This is the Deuteronomic ideal of kingship. It was not the historical reality. Several psalms celebrate the king as God’s representative, with no hint that the arrangement is conditional. Psalm 2 is typical in this regard. There God tells the king: “you are my son, today day I have begotten you” (Ps 2:7). God has set the king on Zion, his holy hill, and laughs at those who would challenge or attack him. This psalm, to be sure, was composed long after the supposed time of Samuel, possibly after Jerusalem survived the siege by the Assyrian king Sennacherib in 701 BCE. But the Books of Samuel also were composed, or at least edited, long after the time when Samuel was supposed to have lived in the tenth century BCE.

An older generation of scholars thought that the kingship in Israel was originally conditional, as described in 1 Samuel. They reasoned that kingship was adapted from the leadership of the Judges. But even though Saul originally acted much like a Judge, the institution was fundamentally different. The main difference was the right of succession. Judges did not pass their leadership on to their sons. Another difference that would develop early on was the presence of a standing army, so that the king did not have to rally the tribes for every crisis. Even from an early point, kingship was understood by analogy with the kings of other nations, more than by the precedent of the Judges.

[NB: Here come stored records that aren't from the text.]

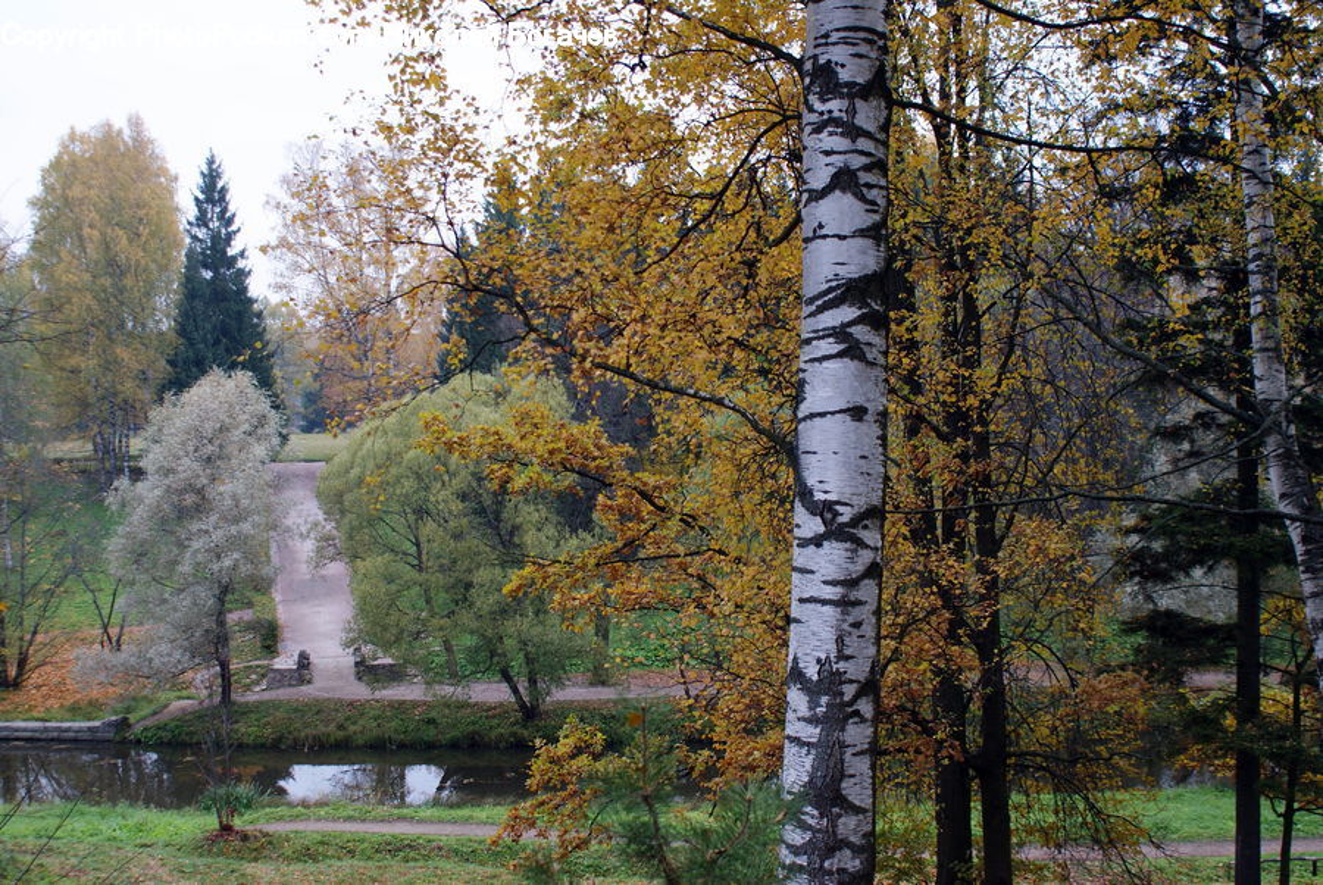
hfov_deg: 46.4
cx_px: 662
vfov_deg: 32.0
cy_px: 442
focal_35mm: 42
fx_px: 1545
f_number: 5
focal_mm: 28
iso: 125
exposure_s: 1/50
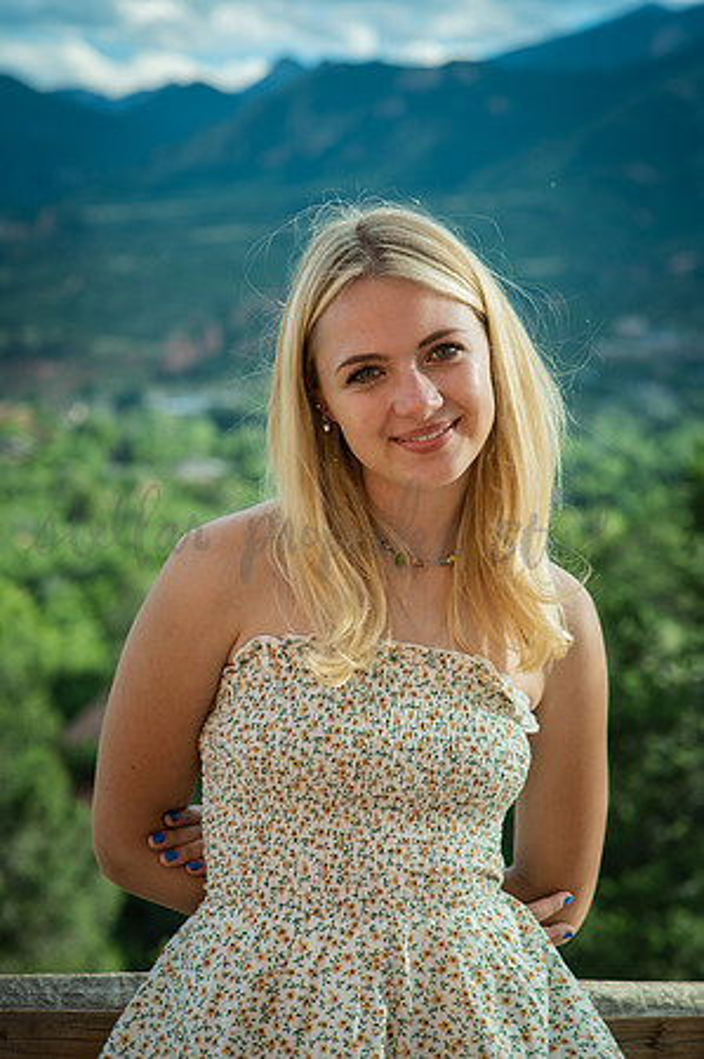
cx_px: 352
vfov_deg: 23.9
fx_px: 2499
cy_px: 530
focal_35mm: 85
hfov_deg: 16.0
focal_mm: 85
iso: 200
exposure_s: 1/400
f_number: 4.5
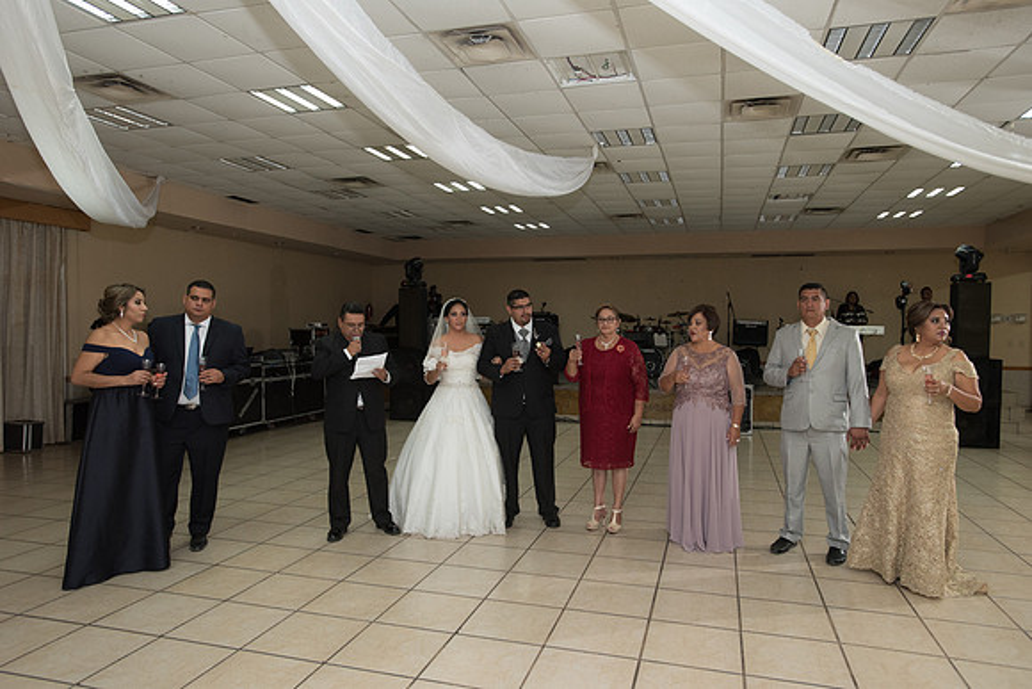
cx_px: 516
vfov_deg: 53.2
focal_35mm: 24
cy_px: 344
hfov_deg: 73.7
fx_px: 688
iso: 1600
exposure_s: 1/100
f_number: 3.5
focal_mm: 24
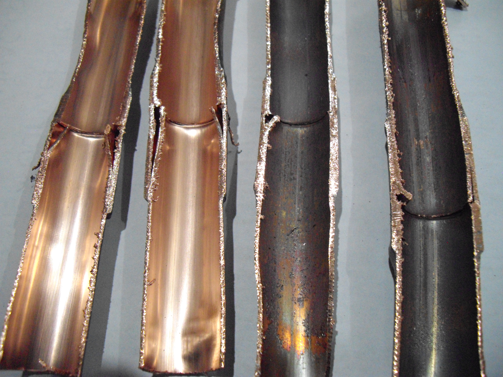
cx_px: 252
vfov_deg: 37.7
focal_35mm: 38
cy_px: 188
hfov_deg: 49.0
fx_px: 552
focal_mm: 7.9
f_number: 2.8
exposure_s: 1/80
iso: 800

Moreover, the terms in which the conditional character of the kingship is described in 1 Samuel are clearly Deuteronomistic. The way of the king set out in 1 Sam 8 is clearly informed by hindsight. The corvée, or forced labor, was an issue already in the time of Solomon. In Deuteronomistic theology, the downfall of the kingship was due to failure to keep the law. The Books of Samuel claim that this principle was clearly enunciated at the beginning of the monarchy, most clearly by Samuel in 1 Samuel 12. But in fact, the Deuteronomic law was first formulated in the reign of King Josiah, one of the last kings of Judah. The idea that all kings were judged by their fidelity to that law was anachronistic and only formulated in retrospect.

1 Samuel, then, lays out a theology of kingship in conformity with Deuteronomy. But the stories are also interesting as a study in human psychology, even if they fictional. Samuel initially takes the demand for a king as a personal rejection. Even when the Lord explains to him that he should not take it personally, he seems to resent the new authority conferred on Saul. His self-justification in chapter 12, in which he pleads his innocence of corruption, does not address the misdeeds of his sons, which are mentioned in 8:3. Despite his apparent retirement in chapter 12, Samuel continues to meddle in the affairs of Saul in the following chapters, like an unwilling retiree who is unwilling to let go of his power. This story may be a fiction, like an historical novel, but it is an intriguing study in the psychology of leadership in a time of transition.